**AIM OF THE EXERCISE**
Rewrite the text of all the records, substituting "Линия" for each occurrence of "Серия" and leaving every other character as it is.

-- INPUT DATA follows --

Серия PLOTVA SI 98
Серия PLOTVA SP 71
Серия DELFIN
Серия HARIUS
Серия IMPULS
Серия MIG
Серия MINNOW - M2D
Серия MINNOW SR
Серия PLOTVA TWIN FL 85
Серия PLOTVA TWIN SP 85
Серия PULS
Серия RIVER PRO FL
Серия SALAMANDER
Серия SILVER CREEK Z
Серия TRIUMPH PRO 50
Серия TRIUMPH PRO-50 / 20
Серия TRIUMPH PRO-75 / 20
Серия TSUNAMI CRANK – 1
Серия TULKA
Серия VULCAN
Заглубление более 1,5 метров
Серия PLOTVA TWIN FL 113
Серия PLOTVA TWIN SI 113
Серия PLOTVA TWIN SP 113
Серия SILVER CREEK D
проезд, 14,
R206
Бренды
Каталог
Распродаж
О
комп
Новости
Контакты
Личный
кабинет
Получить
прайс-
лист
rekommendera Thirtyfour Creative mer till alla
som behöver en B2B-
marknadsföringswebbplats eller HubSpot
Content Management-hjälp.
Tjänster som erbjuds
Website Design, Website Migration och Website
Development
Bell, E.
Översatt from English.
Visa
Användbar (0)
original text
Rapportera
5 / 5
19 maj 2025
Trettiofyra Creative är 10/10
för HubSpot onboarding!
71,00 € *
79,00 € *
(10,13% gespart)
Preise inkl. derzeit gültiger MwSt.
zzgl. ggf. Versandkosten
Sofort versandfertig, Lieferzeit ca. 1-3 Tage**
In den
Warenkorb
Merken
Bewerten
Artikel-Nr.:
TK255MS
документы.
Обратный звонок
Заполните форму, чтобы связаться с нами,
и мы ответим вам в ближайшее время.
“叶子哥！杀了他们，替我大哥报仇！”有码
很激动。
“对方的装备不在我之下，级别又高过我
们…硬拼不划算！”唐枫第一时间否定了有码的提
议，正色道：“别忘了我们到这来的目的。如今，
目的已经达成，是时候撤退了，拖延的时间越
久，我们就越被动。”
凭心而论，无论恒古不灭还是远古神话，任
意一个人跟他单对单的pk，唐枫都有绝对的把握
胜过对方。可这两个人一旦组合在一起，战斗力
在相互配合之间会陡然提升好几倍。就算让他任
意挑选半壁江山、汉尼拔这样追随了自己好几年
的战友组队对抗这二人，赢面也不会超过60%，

-- INPUT DATA concluded --

**OUTPUT FOR THIS EXERCISE**
Линия PLOTVA SI 98
Линия PLOTVA SP 71
Линия DELFIN
Линия HARIUS
Линия IMPULS
Линия MIG
Линия MINNOW - M2D
Линия MINNOW SR
Линия PLOTVA TWIN FL 85
Линия PLOTVA TWIN SP 85
Линия PULS
Линия RIVER PRO FL
Линия SALAMANDER
Линия SILVER CREEK Z
Линия TRIUMPH PRO 50
Линия TRIUMPH PRO-50 / 20
Линия TRIUMPH PRO-75 / 20
Линия TSUNAMI CRANK – 1
Линия TULKA
Линия VULCAN
Заглубление более 1,5 метров
Линия PLOTVA TWIN FL 113
Линия PLOTVA TWIN SI 113
Линия PLOTVA TWIN SP 113
Линия SILVER CREEK D
проезд, 14,
R206
Бренды
Каталог
Распродаж
О
комп
Новости
Контакты
Личный
кабинет
Получить
прайс-
лист
rekommendera Thirtyfour Creative mer till alla
som behöver en B2B-
marknadsföringswebbplats eller HubSpot
Content Management-hjälp.
Tjänster som erbjuds
Website Design, Website Migration och Website
Development
Bell, E.
Översatt from English.
Visa
Användbar (0)
original text
Rapportera
5 / 5
19 maj 2025
Trettiofyra Creative är 10/10
för HubSpot onboarding!
71,00 € *
79,00 € *
(10,13% gespart)
Preise inkl. derzeit gültiger MwSt.
zzgl. ggf. Versandkosten
Sofort versandfertig, Lieferzeit ca. 1-3 Tage**
In den
Warenkorb
Merken
Bewerten
Artikel-Nr.:
TK255MS
документы.
Обратный звонок
Заполните форму, чтобы связаться с нами,
и мы ответим вам в ближайшее время.
“叶子哥！杀了他们，替我大哥报仇！”有码
很激动。
“对方的装备不在我之下，级别又高过我
们…硬拼不划算！”唐枫第一时间否定了有码的提
议，正色道：“别忘了我们到这来的目的。如今，
目的已经达成，是时候撤退了，拖延的时间越
久，我们就越被动。”
凭心而论，无论恒古不灭还是远古神话，任
意一个人跟他单对单的pk，唐枫都有绝对的把握
胜过对方。可这两个人一旦组合在一起，战斗力
在相互配合之间会陡然提升好几倍。就算让他任
意挑选半壁江山、汉尼拔这样追随了自己好几年
的战友组队对抗这二人，赢面也不会超过60%，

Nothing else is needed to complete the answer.